Boys Will Be Boys
Valley Care includes programming 'just for men'Published: Wednesday, May 18, 2016
Traditionally, there are more women than men living at senior care facilities and enrolled in adult day centers. But men and women have a unique set of interests to consider when planning stimulating and engaging activities for a diverse population.
At Valley Care in Ambridge, an adult day center for seniors, and throughout the Lutheran SeniorLife system, staff recognizes the importance of providing activities specifically for their male participants.
“We understand that they have different hobbies and interests than the women. It is important for the men to have time to themselves, engaging in activities that appeal to them,” said Susan Nirschel, director of Valley Care Adult Day Services.
Although the men also enjoy some of the co-ed activities like card games or musical entertainment, Nirschel said that other things like crafts may not always be appealing to them.
“Our guys are encouraged to become involved in the activity planning, so that we know what will interest each of them. In their younger years, many of them worked with their hands, spent time in the military or liked to hunt or fish. We need to make sure that we structure their activities to reflect these interests,” she continued.
For example, Nirschel said, many of the participants are excited about the warmer weather, and tending to the flowers outside the adult day center. For the men who may not have a green thumb, the activity staff will engage them in helping to assemble a table top greenhouse for their new plants.

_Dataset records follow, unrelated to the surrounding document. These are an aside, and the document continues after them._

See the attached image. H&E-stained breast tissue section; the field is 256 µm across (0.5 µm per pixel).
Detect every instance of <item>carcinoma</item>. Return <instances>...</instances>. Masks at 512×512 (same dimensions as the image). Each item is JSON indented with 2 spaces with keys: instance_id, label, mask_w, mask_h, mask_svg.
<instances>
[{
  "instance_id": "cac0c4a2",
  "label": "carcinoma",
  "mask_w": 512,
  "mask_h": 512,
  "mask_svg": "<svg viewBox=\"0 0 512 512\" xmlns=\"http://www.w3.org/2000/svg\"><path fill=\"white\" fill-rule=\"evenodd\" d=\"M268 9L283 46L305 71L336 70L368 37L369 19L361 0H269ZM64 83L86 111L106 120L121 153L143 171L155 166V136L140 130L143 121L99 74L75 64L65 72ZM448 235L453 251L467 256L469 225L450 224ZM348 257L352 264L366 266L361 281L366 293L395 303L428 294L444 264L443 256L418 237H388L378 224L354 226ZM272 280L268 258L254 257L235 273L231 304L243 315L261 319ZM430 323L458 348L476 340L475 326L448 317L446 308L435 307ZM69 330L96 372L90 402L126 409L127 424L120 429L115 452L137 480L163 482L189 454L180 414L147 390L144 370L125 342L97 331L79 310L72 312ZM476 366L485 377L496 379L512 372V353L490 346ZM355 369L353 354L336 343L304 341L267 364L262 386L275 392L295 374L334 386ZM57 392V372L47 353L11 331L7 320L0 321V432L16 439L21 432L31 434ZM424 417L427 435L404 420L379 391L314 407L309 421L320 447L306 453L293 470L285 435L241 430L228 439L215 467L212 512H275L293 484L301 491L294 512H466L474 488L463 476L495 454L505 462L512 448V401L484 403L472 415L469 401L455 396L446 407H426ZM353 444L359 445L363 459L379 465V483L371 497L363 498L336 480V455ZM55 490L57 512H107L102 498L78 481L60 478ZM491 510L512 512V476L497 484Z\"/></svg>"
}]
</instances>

By assembling the greenhouse, the men will have a sense of pride in their handiwork, while also feeling that they have created something useful that everyone can enjoy.
Recently, after learning that several of the men had an interest in cars, some remote control model cars were purchased.
“The guys just love them!” Nirschel said, explaining that the men helped get the cars out of the boxes, read the instructions and inserted the batteries, giving them ownership of the project.
“Taking them outside into the courtyard to race gets them out for some fresh air, encourages friendly competition and sparks conversations about cars they may have owned or maintained in the past. It’s a perfect activity for them.”
Nirschel said that it is important to sometimes think “outside the box” to create activities that are pleasing for all their participants and their individual interests and ability levels.
“Our participants, both men and women, are unique,” she said. “So our programming can’t be one size fits all.”